# WHAT YOU WILL DO
Format everything in the entries below, from the line containing "انحنای بدنه به" down to the line containing "خستگی دست دیده نمی‌شود.", as a Markdown table with the columns Row and Line. Number each line in order and leave out any blank lines.

# DATA TO PROCESS
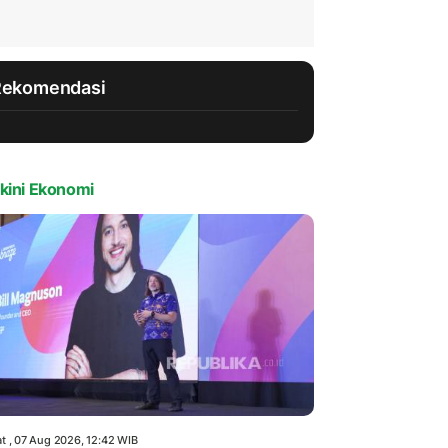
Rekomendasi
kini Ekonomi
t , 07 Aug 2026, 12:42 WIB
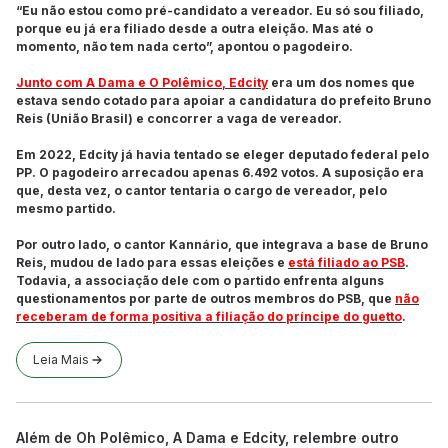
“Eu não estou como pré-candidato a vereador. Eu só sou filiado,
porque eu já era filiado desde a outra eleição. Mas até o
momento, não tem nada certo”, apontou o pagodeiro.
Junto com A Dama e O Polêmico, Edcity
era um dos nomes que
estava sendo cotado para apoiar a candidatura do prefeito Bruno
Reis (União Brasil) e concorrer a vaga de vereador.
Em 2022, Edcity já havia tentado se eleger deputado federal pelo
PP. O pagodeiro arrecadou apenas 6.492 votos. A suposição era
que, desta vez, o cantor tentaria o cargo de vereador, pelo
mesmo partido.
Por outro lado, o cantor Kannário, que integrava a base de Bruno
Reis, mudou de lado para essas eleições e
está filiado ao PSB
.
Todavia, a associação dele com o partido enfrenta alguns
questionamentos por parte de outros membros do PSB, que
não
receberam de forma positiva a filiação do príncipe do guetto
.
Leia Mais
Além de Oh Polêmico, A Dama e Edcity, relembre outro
==
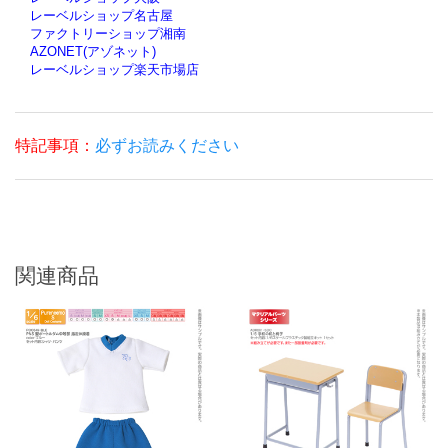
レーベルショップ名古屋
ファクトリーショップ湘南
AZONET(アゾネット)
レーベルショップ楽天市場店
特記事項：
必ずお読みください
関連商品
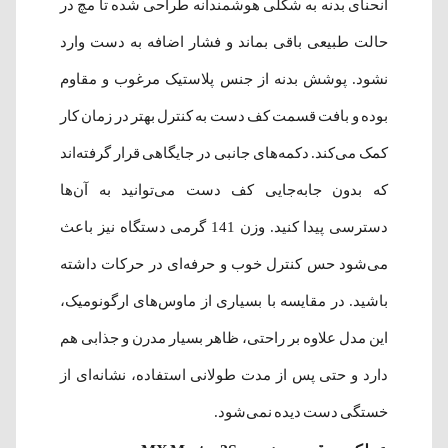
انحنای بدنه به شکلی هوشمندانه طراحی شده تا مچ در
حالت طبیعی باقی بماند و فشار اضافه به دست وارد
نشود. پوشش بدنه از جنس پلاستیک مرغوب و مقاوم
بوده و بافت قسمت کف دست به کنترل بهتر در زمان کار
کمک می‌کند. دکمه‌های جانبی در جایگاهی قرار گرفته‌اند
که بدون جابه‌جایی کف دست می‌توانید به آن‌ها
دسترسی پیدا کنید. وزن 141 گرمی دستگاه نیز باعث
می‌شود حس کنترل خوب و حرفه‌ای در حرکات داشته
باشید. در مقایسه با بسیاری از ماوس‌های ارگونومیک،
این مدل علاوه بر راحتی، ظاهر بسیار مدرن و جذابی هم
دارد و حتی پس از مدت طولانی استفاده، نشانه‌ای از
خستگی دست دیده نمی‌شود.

# YOUR SOLUTION
| Row | Line |
|---|---|
| 1 | انحنای بدنه به شکلی هوشمندانه طراحی شده تا مچ در |
| 2 | حالت طبیعی باقی بماند و فشار اضافه به دست وارد |
| 3 | نشود. پوشش بدنه از جنس پلاستیک مرغوب و مقاوم |
| 4 | بوده و بافت قسمت کف دست به کنترل بهتر در زمان کار |
| 5 | کمک می‌کند. دکمه‌های جانبی در جایگاهی قرار گرفته‌اند |
| 6 | که بدون جابه‌جایی کف دست می‌توانید به آن‌ها |
| 7 | دسترسی پیدا کنید. وزن 141 گرمی دستگاه نیز باعث |
| 8 | می‌شود حس کنترل خوب و حرفه‌ای در حرکات داشته |
| 9 | باشید. در مقایسه با بسیاری از ماوس‌های ارگونومیک، |
| 10 | این مدل علاوه بر راحتی، ظاهر بسیار مدرن و جذابی هم |
| 11 | دارد و حتی پس از مدت طولانی استفاده، نشانه‌ای از |
| 12 | خستگی دست دیده نمی‌شود. |